**Geselecteerd fragment:**

Rapport N° 1 W

Uit HisGIS
Naar navigatie springen Naar zoeken springen

Onderdeel van Groote Wegen


N° 1 W

Brussel, den 6 januarij 1821.

Exh. 8 Januari 1821 N° 41.

nader lah. KB 30 Januari 1821, N° 73.

Ter voldoening aan den geeerbiedigden last van Uwe Majesteit, mij medegedeeld door den Heere Staats Raad belast met de directie der Staats Secretarij bij deszelfs Missive van den D. dezer N° 39, zal ik de eer hebben Uwe Majesteit mijne denkbeelden te ontwikkelen omtrent die gedeelten der groote wegen des Rijks, voor wier onderhoud door de Provinciale Autoriteiten, bij uitsluiting zoude kunnen en moeten worden gebruik gemaakt van de uit 's Rijks kas toegestane of nog toe te stane penningen.

De reden warom, bij mijn rapport van den 30 December ll N° 33 W, en in het daarbij gevoegd concept besluit, van het bovengemelde punt geene melding is gemaakt, bestond daarin dat ik deswege aan mij door den Heere Staats Raad, belast met de Directie der Staats Secretarij bij deszelfs Missive van den 22 December ll N° 53 gedane mededeeling, als eenen stellingen last van Uwe Majesteit beschouwende, van meening was, na de ontvangst Uwer Majesteits besluit op mijne voordragt van den 30 December ll N&deg 33 W aan de Staten der Provincien, in algemeene termen den wil van Uwe Majesteit ter zake mede te deelen, terwijl mijne verdere bedoeling was, bij het examineren der aan mij ingezonden of nader in te zenden begrootingen voor het onderhoud der groote wegen, over 1821, speciaal na te gaan of voldoende was gezorgd voor het onderhoud van die gedeelten der groote wegen welke als het meest van belang voor het algemeen moesten worden aangemerkt.

**Jouw opdracht:** Geef uit het rapport over de grote wegen de passage van "Rapport N° 1" tot "1821 N° 41." woordelijk opnieuw weer. De gegevens hebben niets met het rapport te maken.

**Geëxtraheerde gegevens:**

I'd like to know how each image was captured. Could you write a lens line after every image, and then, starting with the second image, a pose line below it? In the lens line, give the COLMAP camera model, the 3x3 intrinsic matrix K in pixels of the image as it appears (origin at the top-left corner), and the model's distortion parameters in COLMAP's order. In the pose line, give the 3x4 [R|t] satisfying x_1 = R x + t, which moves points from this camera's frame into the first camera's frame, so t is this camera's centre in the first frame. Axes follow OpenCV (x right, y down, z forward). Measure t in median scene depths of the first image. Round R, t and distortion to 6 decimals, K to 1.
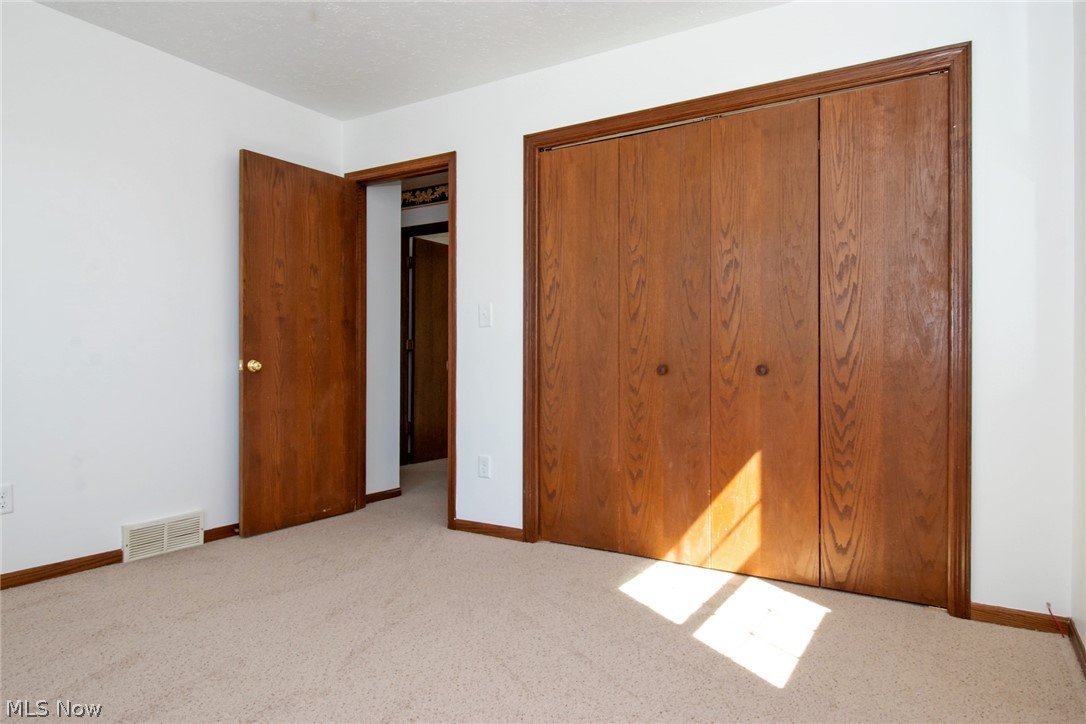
lens RADIAL K [[671.9, 0, 537.5], [0, 671.9, 358.8], [0, 0, 1]] dist [-0.000830, -0.001237]
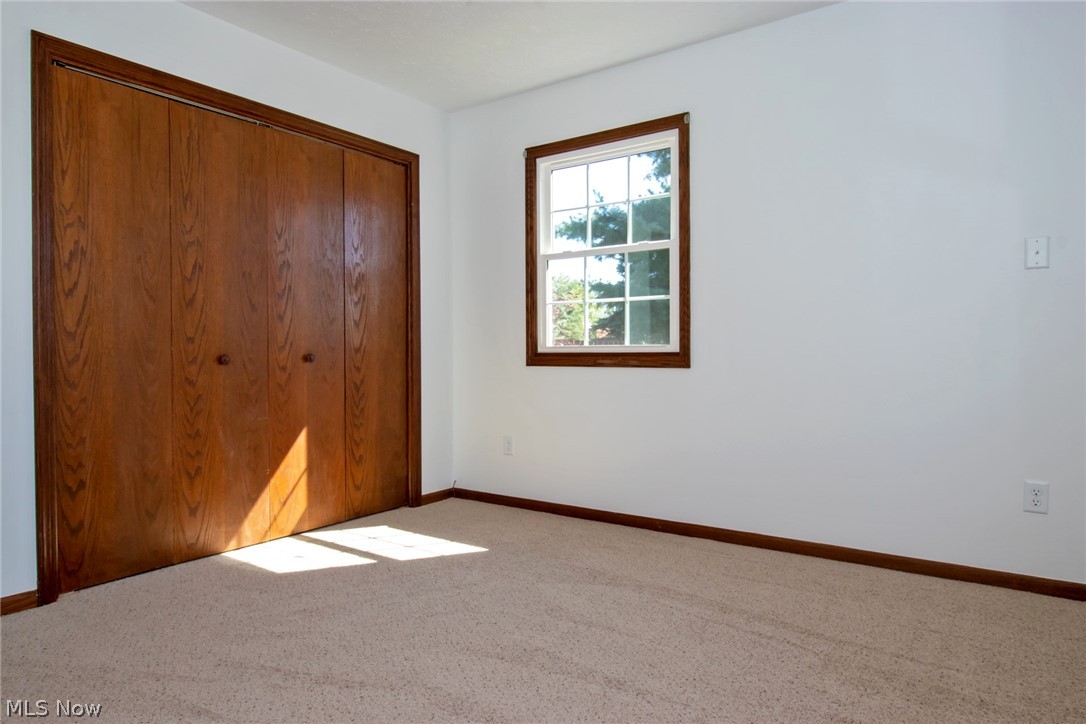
lens RADIAL K [[671.9, 0, 537.5], [0, 671.9, 358.8], [0, 0, 1]] dist [-0.000830, -0.001237]
pose [[0.056794, -0.015419, 0.998267, -0.785794], [-0.000694, 0.999880, 0.015484, -0.000402], [-0.998386, -0.001572, 0.056777, 0.492989]]
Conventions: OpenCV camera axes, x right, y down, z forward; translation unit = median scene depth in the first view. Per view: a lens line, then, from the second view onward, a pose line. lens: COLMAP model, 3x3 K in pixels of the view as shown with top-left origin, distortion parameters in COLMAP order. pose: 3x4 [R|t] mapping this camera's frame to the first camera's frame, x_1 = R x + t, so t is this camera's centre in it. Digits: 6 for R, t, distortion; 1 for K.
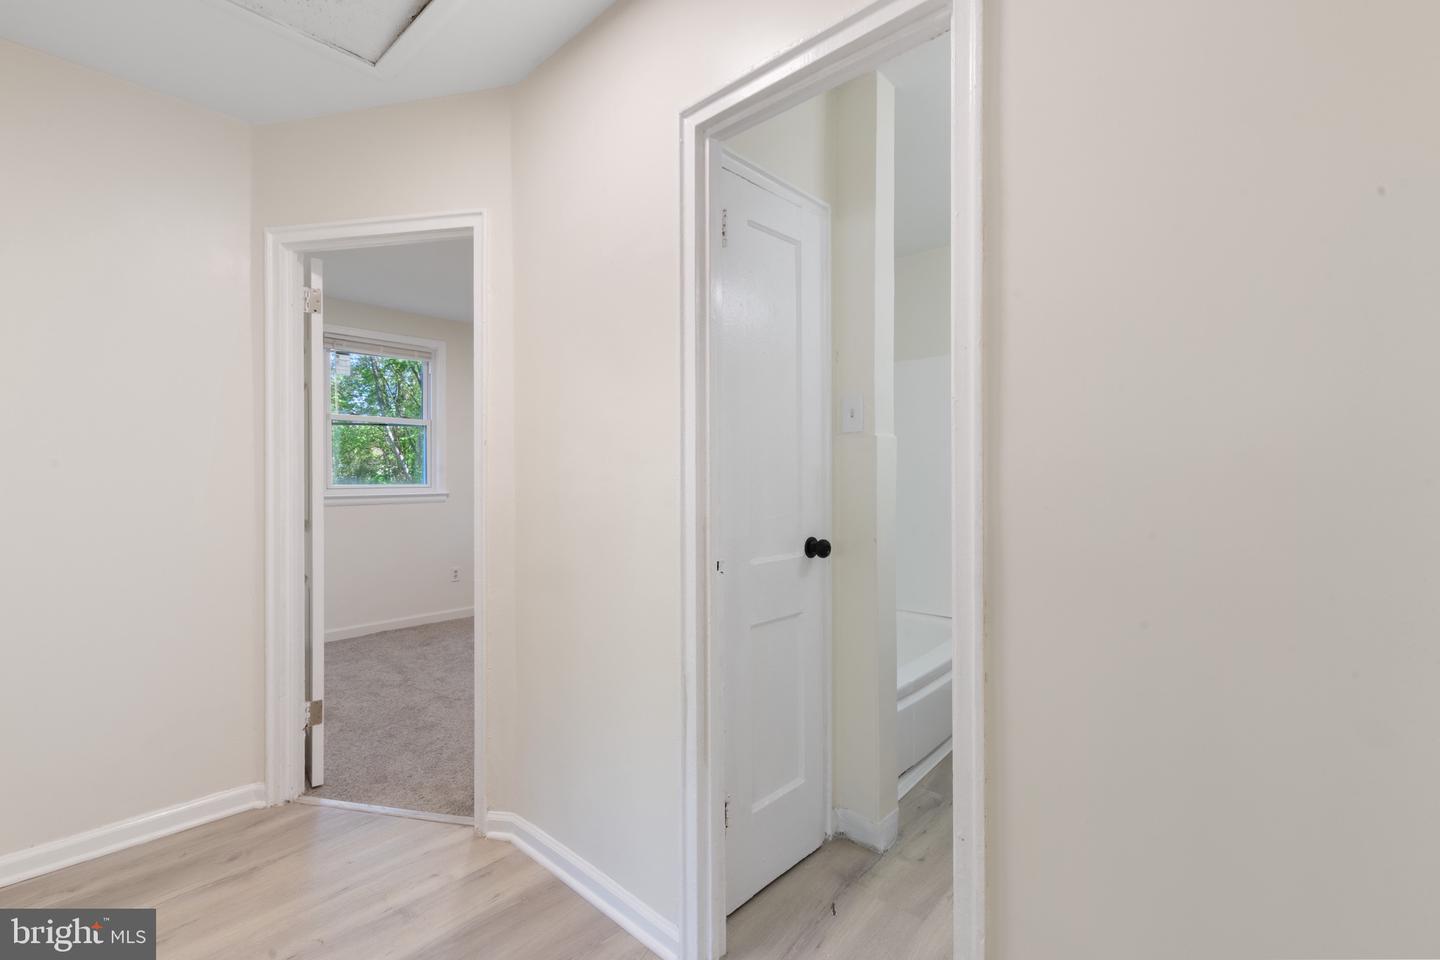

**Antwoordveld:**
Rapport N° 1 W

Uit HisGIS
Naar navigatie springen Naar zoeken springen

Onderdeel van Groote Wegen


N° 1 W

Brussel, den 6 januarij 1821.

Exh. 8 Januari 1821 N° 41.